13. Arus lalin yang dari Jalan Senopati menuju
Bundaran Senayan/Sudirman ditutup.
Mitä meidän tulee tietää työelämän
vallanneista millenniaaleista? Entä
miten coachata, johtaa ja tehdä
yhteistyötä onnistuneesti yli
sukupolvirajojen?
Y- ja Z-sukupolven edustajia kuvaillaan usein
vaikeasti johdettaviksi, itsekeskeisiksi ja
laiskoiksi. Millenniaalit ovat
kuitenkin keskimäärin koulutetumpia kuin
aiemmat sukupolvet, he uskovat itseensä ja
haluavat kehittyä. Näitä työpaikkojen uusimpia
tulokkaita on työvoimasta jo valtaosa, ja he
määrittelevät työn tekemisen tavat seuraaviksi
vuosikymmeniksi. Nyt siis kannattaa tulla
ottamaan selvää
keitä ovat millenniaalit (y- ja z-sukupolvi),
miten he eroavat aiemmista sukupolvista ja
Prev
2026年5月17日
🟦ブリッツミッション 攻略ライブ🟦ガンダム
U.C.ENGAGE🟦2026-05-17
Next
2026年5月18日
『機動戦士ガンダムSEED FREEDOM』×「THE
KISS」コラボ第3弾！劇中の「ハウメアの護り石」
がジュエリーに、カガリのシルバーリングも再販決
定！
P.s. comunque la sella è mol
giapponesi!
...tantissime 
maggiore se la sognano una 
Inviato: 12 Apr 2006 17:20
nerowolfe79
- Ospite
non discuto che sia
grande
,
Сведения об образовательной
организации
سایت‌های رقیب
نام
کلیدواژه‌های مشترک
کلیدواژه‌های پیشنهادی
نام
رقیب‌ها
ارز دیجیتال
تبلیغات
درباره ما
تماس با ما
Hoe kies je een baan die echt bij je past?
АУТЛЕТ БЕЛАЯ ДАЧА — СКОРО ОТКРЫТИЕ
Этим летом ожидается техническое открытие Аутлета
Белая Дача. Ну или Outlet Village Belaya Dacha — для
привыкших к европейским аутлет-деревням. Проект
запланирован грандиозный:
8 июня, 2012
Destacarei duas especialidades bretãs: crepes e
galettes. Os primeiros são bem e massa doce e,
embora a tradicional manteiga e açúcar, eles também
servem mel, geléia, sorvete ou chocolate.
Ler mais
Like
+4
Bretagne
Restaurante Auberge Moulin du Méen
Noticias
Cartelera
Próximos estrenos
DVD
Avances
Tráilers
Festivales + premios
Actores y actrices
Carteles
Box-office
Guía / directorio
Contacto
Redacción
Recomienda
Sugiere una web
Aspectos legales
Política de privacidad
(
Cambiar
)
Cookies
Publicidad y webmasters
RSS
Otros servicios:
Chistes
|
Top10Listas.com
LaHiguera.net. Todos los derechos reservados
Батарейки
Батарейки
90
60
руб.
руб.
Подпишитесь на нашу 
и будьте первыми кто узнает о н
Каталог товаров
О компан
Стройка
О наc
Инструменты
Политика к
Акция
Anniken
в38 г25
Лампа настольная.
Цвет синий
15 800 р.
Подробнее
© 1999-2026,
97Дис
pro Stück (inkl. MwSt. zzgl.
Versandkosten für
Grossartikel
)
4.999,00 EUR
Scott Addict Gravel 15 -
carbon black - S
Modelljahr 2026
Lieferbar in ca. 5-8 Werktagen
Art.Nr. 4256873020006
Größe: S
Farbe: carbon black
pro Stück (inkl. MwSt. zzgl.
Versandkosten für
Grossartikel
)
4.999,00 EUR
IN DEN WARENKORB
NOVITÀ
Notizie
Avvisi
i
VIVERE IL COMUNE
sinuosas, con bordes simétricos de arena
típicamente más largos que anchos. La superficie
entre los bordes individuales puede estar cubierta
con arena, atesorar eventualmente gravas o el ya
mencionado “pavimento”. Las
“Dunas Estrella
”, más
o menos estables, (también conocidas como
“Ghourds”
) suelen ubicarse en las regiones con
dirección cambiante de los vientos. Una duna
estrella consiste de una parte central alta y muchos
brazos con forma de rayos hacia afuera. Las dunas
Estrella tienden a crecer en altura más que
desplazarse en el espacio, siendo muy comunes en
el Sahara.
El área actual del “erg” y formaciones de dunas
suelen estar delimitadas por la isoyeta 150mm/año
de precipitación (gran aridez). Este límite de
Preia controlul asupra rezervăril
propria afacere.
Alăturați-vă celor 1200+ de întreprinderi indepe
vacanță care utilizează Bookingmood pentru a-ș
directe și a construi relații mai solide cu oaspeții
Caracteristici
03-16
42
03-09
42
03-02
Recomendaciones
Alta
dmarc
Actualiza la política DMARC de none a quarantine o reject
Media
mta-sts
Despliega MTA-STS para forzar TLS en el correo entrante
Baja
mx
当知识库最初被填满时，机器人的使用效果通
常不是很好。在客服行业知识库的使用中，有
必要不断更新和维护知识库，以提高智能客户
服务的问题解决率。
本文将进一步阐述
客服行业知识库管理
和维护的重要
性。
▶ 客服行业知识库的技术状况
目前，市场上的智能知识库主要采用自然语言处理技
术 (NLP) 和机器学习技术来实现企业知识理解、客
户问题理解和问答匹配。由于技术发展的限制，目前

☆ ☆ ☆ ☆ ☆ ☆ ☆

To do — Exactly as given, set down all of the lines above.

Exercise response —
13. Arus lalin yang dari Jalan Senopati menuju
Bundaran Senayan/Sudirman ditutup.
Mitä meidän tulee tietää työelämän
vallanneista millenniaaleista? Entä
miten coachata, johtaa ja tehdä
yhteistyötä onnistuneesti yli
sukupolvirajojen?
Y- ja Z-sukupolven edustajia kuvaillaan usein
vaikeasti johdettaviksi, itsekeskeisiksi ja
laiskoiksi. Millenniaalit ovat
kuitenkin keskimäärin koulutetumpia kuin
aiemmat sukupolvet, he uskovat itseensä ja
haluavat kehittyä. Näitä työpaikkojen uusimpia
tulokkaita on työvoimasta jo valtaosa, ja he
määrittelevät työn tekemisen tavat seuraaviksi
vuosikymmeniksi. Nyt siis kannattaa tulla
ottamaan selvää
keitä ovat millenniaalit (y- ja z-sukupolvi),
miten he eroavat aiemmista sukupolvista ja
Prev
2026年5月17日
🟦ブリッツミッション 攻略ライブ🟦ガンダム
U.C.ENGAGE🟦2026-05-17
Next
2026年5月18日
『機動戦士ガンダムSEED FREEDOM』×「THE
KISS」コラボ第3弾！劇中の「ハウメアの護り石」
がジュエリーに、カガリのシルバーリングも再販決
定！
P.s. comunque la sella è mol
giapponesi!
...tantissime 
maggiore se la sognano una 
Inviato: 12 Apr 2006 17:20
nerowolfe79
- Ospite
non discuto che sia
grande
,
Сведения об образовательной
организации
سایت‌های رقیب
نام
کلیدواژه‌های مشترک
کلیدواژه‌های پیشنهادی
نام
رقیب‌ها
ارز دیجیتال
تبلیغات
درباره ما
تماس با ما
Hoe kies je een baan die echt bij je past?
АУТЛЕТ БЕЛАЯ ДАЧА — СКОРО ОТКРЫТИЕ
Этим летом ожидается техническое открытие Аутлета
Белая Дача. Ну или Outlet Village Belaya Dacha — для
привыкших к европейским аутлет-деревням. Проект
запланирован грандиозный:
8 июня, 2012
Destacarei duas especialidades bretãs: crepes e
galettes. Os primeiros são bem e massa doce e,
embora a tradicional manteiga e açúcar, eles também
servem mel, geléia, sorvete ou chocolate.
Ler mais
Like
+4
Bretagne
Restaurante Auberge Moulin du Méen
Noticias
Cartelera
Próximos estrenos
DVD
Avances
Tráilers
Festivales + premios
Actores y actrices
Carteles
Box-office
Guía / directorio
Contacto
Redacción
Recomienda
Sugiere una web
Aspectos legales
Política de privacidad
(
Cambiar
)
Cookies
Publicidad y webmasters
RSS
Otros servicios:
Chistes
|
Top10Listas.com
LaHiguera.net. Todos los derechos reservados
Батарейки
Батарейки
90
60
руб.
руб.
Подпишитесь на нашу 
и будьте первыми кто узнает о н
Каталог товаров
О компан
Стройка
О наc
Инструменты
Политика к
Акция
Anniken
в38 г25
Лампа настольная.
Цвет синий
15 800 р.
Подробнее
© 1999-2026,
97Дис
pro Stück (inkl. MwSt. zzgl.
Versandkosten für
Grossartikel
)
4.999,00 EUR
Scott Addict Gravel 15 -
carbon black - S
Modelljahr 2026
Lieferbar in ca. 5-8 Werktagen
Art.Nr. 4256873020006
Größe: S
Farbe: carbon black
pro Stück (inkl. MwSt. zzgl.
Versandkosten für
Grossartikel
)
4.999,00 EUR
IN DEN WARENKORB
NOVITÀ
Notizie
Avvisi
i
VIVERE IL COMUNE
sinuosas, con bordes simétricos de arena
típicamente más largos que anchos. La superficie
entre los bordes individuales puede estar cubierta
con arena, atesorar eventualmente gravas o el ya
mencionado “pavimento”. Las
“Dunas Estrella
”, más
o menos estables, (también conocidas como
“Ghourds”
) suelen ubicarse en las regiones con
dirección cambiante de los vientos. Una duna
estrella consiste de una parte central alta y muchos
brazos con forma de rayos hacia afuera. Las dunas
Estrella tienden a crecer en altura más que
desplazarse en el espacio, siendo muy comunes en
el Sahara.
El área actual del “erg” y formaciones de dunas
suelen estar delimitadas por la isoyeta 150mm/año
de precipitación (gran aridez). Este límite de
Preia controlul asupra rezervăril
propria afacere.
Alăturați-vă celor 1200+ de întreprinderi indepe
vacanță care utilizează Bookingmood pentru a-ș
directe și a construi relații mai solide cu oaspeții
Caracteristici
03-16
42
03-09
42
03-02
Recomendaciones
Alta
dmarc
Actualiza la política DMARC de none a quarantine o reject
Media
mta-sts
Despliega MTA-STS para forzar TLS en el correo entrante
Baja
mx
当知识库最初被填满时，机器人的使用效果通
常不是很好。在客服行业知识库的使用中，有
必要不断更新和维护知识库，以提高智能客户
服务的问题解决率。
本文将进一步阐述
客服行业知识库管理
和维护的重要
性。
▶ 客服行业知识库的技术状况
目前，市场上的智能知识库主要采用自然语言处理技
术 (NLP) 和机器学习技术来实现企业知识理解、客
户问题理解和问答匹配。由于技术发展的限制，目前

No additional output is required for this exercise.